Job Hunt Got You Stressed? Try A 15-Minute Vacation

Job Hunt Got You Stressed? Try A 15-Minute Vacation

2010-02-25 09:08:30

Engaging in competitive employment seeking is a draining, frustrating and time-consuming sport. Where you could expect a 5% response rate to your job applications 18 months ago, the number plummeted to well under 1% in the intervening months. Less than one out of 100 applications will get you a response (unless you’re a nurse and can go wherever you want to). One hundred responses will get you ten interviews. Ten interviews might get you a job or it might take 20 interviews. You do the math. It boils down to a lot of persistence in the midst of a lot of rejection.

Plus, the majority of Americans are ready to change their jobs if the opportunity presents itself. Only 42% of employees are satisfied with their jobs according to company reviews. And, according to the Conference Board, 22% expect to be in a new job by this time next year.

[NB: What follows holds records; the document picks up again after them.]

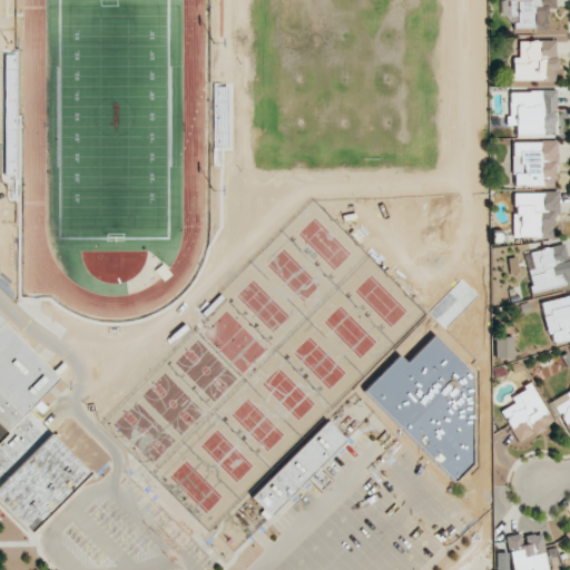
[(554,0),(512,0),(514,1),(516,1),(517,23),(513,23),(513,29),(534,28),(534,30),(546,30),(546,19),(543,17),(543,13),(547,13),(547,8),(554,8),(554,0)]
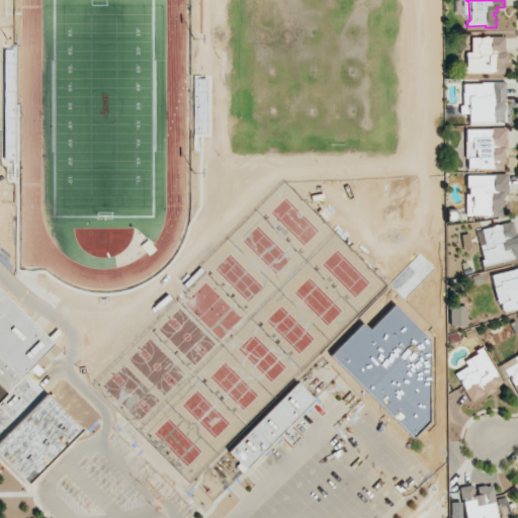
[(504,37),(480,37),(480,44),(479,44),(477,45),(477,49),(479,50),(479,55),(480,56),(479,58),(465,58),(466,67),(462,67),(462,75),(503,74),(503,64),(507,63),(507,53),(501,53),(501,52),(504,50),(504,37)]
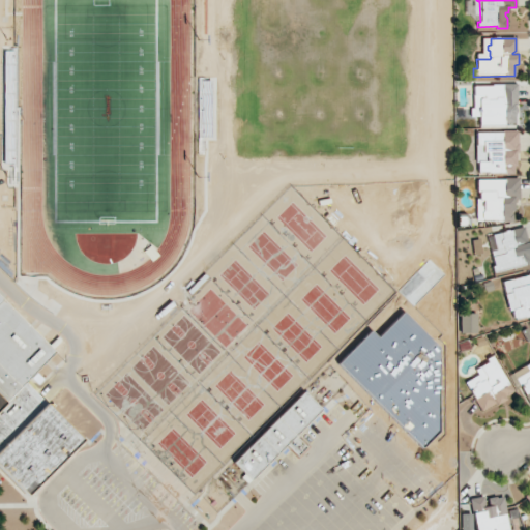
[(516,84),(492,84),(492,86),(473,86),(473,95),(483,95),(483,97),(481,97),(479,99),(479,125),(504,125),(504,123),(513,122),(513,115),(516,114),(516,108),(513,106),(517,106),(516,84)]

Let’s see: 22% of the workforce active looking to move now; 10% of the workforce currently unemployed; 43% ready to go if they can. Pretty much everyone who isn’t hanging on to their job for dear life is trying to get another one. It’s easy to see that this is the most competitive job hunting environment in decades (from the job hunter’s perspective).

You’d think that employers would be overjoyed by the opportunity to improve the quality of their team. Instead, the gatekeepers are in disarray (see Liz Ryan’s article about defective HR Departments) and employers can’t generally figure out what to do. That means it’s a hyper-competitive market with really contradictory signs and signals.

Bottom line is it’s really easy to let the seeming futility of a job hunt corner you. It’s not unreasonable for the stress to sneak up on you. One of the best things you can do for yourself is to set aside some time for meditation. Simply breathing regularly and deeply for 15 minutes can make a world of difference. A daily routine that includes a short segment of just sitting and breathing can reduce your blood pressure, help regain your optimism, give you a feeling of well being and keep the blahs at bay.

Here are some basic tips for effective relaxation by sitting and breathing:

1. Get in a comfortable place. (It’s a good idea to unplug and/or turn off the phone)
2. Sit comfortably. No particular posture is important. For these 15 minutes, your comfort is what’s important.
3. Start breathing regularly. Count to seven slowly while you breathe in. Count to seven slowly while you breathe out.
4. Focus your attention in the area of your heart; in the center of your chest.
5. Maintain the focus on your heart. Now breathe in and out through your heart.
6. Breathe deeply and easily. Keep counting
7. Try to feel a positive feeling. Remember a friend, a pet, a special occasion; Pick something that makes you feel good.

Do this for fifteen minutes at a time, once a day. The instructions are based on a scientific approach to meditation called Heart Coherence. Giving yourself a vacation like this each day will increase your odds on the battlefield.